ASSIGNMENT> The data follows. Retype every entry exactly.

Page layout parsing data
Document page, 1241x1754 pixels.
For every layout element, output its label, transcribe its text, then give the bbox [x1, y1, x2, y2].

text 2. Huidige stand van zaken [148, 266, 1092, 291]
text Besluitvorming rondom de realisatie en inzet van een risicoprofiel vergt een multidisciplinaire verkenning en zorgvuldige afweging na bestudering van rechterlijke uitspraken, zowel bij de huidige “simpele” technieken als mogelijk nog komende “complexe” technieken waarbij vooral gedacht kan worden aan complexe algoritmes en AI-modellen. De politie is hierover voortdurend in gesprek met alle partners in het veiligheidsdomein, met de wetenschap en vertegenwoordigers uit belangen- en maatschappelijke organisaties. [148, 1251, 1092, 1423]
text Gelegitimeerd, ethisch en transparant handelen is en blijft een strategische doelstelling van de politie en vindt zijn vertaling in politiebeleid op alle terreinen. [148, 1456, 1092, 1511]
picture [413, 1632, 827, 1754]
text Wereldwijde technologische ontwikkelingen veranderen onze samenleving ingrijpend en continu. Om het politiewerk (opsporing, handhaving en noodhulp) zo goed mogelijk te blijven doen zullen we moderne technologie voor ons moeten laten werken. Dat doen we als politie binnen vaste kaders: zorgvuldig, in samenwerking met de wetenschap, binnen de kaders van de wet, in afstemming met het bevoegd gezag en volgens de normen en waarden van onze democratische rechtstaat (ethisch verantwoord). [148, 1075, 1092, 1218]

RESPONSE AREA>
Document page, 1241x1754 pixels.
For every layout element, output its label, transcribe its text, then give the bbox [x1, y1, x2, y2].

text 2. Huidige stand van zaken [148, 266, 1092, 291]
text Besluitvorming rondom de realisatie en inzet van een risicoprofiel vergt een multidisciplinaire verkenning en zorgvuldige afweging na bestudering van rechterlijke uitspraken, zowel bij de huidige “simpele” technieken als mogelijk nog komende “complexe” technieken waarbij vooral gedacht kan worden aan complexe algoritmes en AI-modellen. De politie is hierover voortdurend in gesprek met alle partners in het veiligheidsdomein, met de wetenschap en vertegenwoordigers uit belangen- en maatschappelijke organisaties. [148, 1251, 1092, 1423]
text Gelegitimeerd, ethisch en transparant handelen is en blijft een strategische doelstelling van de politie en vindt zijn vertaling in politiebeleid op alle terreinen. [148, 1456, 1092, 1511]
picture [413, 1632, 827, 1754]
text Wereldwijde technologische ontwikkelingen veranderen onze samenleving ingrijpend en continu. Om het politiewerk (opsporing, handhaving en noodhulp) zo goed mogelijk te blijven doen zullen we moderne technologie voor ons moeten laten werken. Dat doen we als politie binnen vaste kaders: zorgvuldig, in samenwerking met de wetenschap, binnen de kaders van de wet, in afstemming met het bevoegd gezag en volgens de normen en waarden van onze democratische rechtstaat (ethisch verantwoord). [148, 1075, 1092, 1218]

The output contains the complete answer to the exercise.